## To do
- 1) According to the Day 5 lesson, who developed the Safe & Sound program?
- 2) Please transcribe the Day 5 lesson from "Accept that your" up to and including "as a guide.".

## Text segment
==*==
Day 5: Your Changing Role

Safe & Sound is a free 21-day program to help parents, grandparents and caregivers protect children from abuse. Developed by Oregon Child Advocacy Centers, this 2024 Safe & Sound program for Central Oregon is brought to you by KIDS Center in collaboration with Protect Our Children.


Welcome to Day 5 of Safe & Sound!

Today we’re talking about how to keep kids safe when they no longer seem to need you.

In Day 1, we shared that good communication is one of the best protections against child abuse. Communication may feel easy while your child is young. But with each passing year, it can feel harder to connect. As your child grows into adolescence, you may feel pushed aside. Just remember that kids in this stage are completing the important developmental task of establishing themselves as individuals outside of the context of their families. Plainly speaking, they don’t want to—nor should they need to—rely on you all the time. Other players enter the game. Friends, peers, teammates, and the media take up real estate in a teen’s life. This transition is healthy, even if it is frustrating and a little bit heartbreaking.

So how do you keep your kid safe when they no longer need you?

It comes back to communication—and understanding your changing role.

Accept that your role as a parent changes over time.

Over the course of your child’s life, your role shifts from being their main teacher and advocate to being their supporter and guide. It can feel as though you’re not needed—but you still are. And you can still protect your teen “from afar” with regular communication. The trick is adjusting your conversations to reflect your new role as a guide.

Listen more and offer guidance.

Hopefully your child recognizes that you are a safe and understanding adult, and knows they can come to you for information and advice. As kids grow older, what they need from you changes. Often, teens aren't expecting you to fix things…they just want you to listen. 

If you can keep your “guide” hat on, your teen will be more likely to keep communicating with you. And that will give you continued opportunities to gently touch on topics like consent, body safety, and healthy relationships.
==*==
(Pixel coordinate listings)
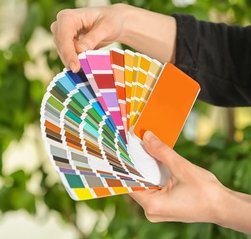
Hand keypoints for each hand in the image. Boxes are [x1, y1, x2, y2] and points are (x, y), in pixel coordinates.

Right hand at [51, 4, 126, 71]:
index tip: (75, 67)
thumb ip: (92, 38)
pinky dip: (75, 60)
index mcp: (68, 16)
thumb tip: (79, 49)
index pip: (64, 37)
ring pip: (62, 52)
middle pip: (61, 45)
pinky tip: (85, 62)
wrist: (113, 22)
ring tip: (88, 63)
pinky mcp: (66, 43)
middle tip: (82, 70)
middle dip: (70, 58)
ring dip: (74, 59)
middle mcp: (61, 24)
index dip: (68, 53)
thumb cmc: (111, 21)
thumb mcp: (106, 28)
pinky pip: (67, 55)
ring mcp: (62, 34)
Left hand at [130, 131, 250, 233]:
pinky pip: (153, 189)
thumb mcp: (181, 167)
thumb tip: (146, 136)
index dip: (125, 166)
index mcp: (152, 205)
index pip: (129, 183)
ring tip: (142, 150)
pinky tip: (154, 162)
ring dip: (145, 170)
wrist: (224, 207)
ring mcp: (158, 210)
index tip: (122, 150)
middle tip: (132, 146)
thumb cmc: (206, 192)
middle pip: (136, 184)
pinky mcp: (164, 207)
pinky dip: (153, 176)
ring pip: (144, 185)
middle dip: (136, 165)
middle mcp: (152, 211)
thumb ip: (161, 151)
==*==
## Answers in order
- 1) Oregon Child Advocacy Centers.

- 2)
Accept that your role as a parent changes over time.

Over the course of your child’s life, your role shifts from being their main teacher and advocate to being their supporter and guide. It can feel as though you’re not needed—but you still are. And you can still protect your teen “from afar” with regular communication. The trick is adjusting your conversations to reflect your new role as a guide.